Formula for Success in Earnings Season

Kroner outlines the key factors that have defined a successful reporting period in the US. It's not just about achieving a Q3 earnings beat; companies also need to see their Q4 estimates and, more importantly, their 2026 full-year estimates revised higher. This is because the market is looking beyond current results and focusing on future growth expectations. The "formula for success" has been to demonstrate an "ongoing upward trajectory in outyear growth expectations," which has been a significant differentiator across large-cap, small-cap, and mid-cap stocks.

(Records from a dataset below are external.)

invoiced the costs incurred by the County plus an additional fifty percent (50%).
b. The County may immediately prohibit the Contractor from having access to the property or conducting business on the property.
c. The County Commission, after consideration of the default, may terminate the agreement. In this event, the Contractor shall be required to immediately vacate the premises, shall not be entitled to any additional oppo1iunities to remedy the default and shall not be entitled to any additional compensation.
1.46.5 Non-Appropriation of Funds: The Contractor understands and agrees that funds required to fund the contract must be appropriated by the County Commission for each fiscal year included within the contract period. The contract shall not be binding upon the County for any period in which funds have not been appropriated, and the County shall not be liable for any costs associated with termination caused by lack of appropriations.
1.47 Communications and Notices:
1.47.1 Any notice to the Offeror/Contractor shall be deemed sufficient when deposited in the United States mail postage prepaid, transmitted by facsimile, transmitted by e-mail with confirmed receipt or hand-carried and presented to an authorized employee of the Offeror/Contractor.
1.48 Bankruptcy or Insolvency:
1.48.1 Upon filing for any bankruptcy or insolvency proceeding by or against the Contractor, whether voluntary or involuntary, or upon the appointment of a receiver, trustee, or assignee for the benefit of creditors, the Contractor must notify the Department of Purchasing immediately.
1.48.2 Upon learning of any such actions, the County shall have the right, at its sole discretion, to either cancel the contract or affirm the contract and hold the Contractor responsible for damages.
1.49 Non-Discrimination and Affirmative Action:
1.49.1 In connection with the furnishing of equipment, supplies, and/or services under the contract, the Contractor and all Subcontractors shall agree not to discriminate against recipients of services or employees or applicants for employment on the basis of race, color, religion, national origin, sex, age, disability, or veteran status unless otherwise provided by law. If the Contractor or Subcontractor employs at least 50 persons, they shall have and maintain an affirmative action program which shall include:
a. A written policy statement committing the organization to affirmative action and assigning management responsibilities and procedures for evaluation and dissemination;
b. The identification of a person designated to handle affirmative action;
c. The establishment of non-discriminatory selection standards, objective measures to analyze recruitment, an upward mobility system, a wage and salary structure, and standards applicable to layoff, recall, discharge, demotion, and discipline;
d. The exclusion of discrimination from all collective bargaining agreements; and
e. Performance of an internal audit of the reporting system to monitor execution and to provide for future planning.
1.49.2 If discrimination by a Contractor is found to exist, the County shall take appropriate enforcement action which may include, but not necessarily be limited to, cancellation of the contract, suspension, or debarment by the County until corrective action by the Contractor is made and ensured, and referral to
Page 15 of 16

The "Reluctant Bull" Phenomenon

Kroner elaborates on the concept of "reluctant bulls." He observes that investors, both professional and retail, are actively participating in the market due to its strong performance since the April lows. This is reflected in high equity allocations compared to historical averages. However, sentiment indicators reveal a different picture, with ongoing concerns about spending trajectories and the potential for a "bubble." Kroner frames this as investors being "in the market" with "valuation concerns," leading to a more "middle of the road" sentiment.

The "reluctant bull" concept has two responses:

  1. Bullish Response: Incremental positive news, especially when pushing outyear expectations higher, is rewarded. This was evident during the Q3 reporting season.
  2. Not So Bullish/Bearish Response: Any "noise" or negative developments in this "perfect setup" triggers selling. This is what Kroner believes is contributing to the current week's market weakness.

Outlook for 2026 and Broadening Market Participation

Looking ahead to 2026, Kroner anticipates that the market's performance will be more aligned with earnings growth trends rather than significant valuation improvements, given the current starting valuations in the US market. The focus will be on the persistence of the earnings growth tailwind into 2027 and beyond. He believes there is a strong prospect for earnings acceleration more broadly in the coming year.

Furthermore, Kroner sees a "catch-up growth opportunity" for US small and mid-cap stocks, as well as for international markets. This "broadening construct" suggests that new money may flow into areas that have not participated to the same degree in recent years. While the AI playbook is expected to continue, there's a compelling argument for diversifying investments into these other segments.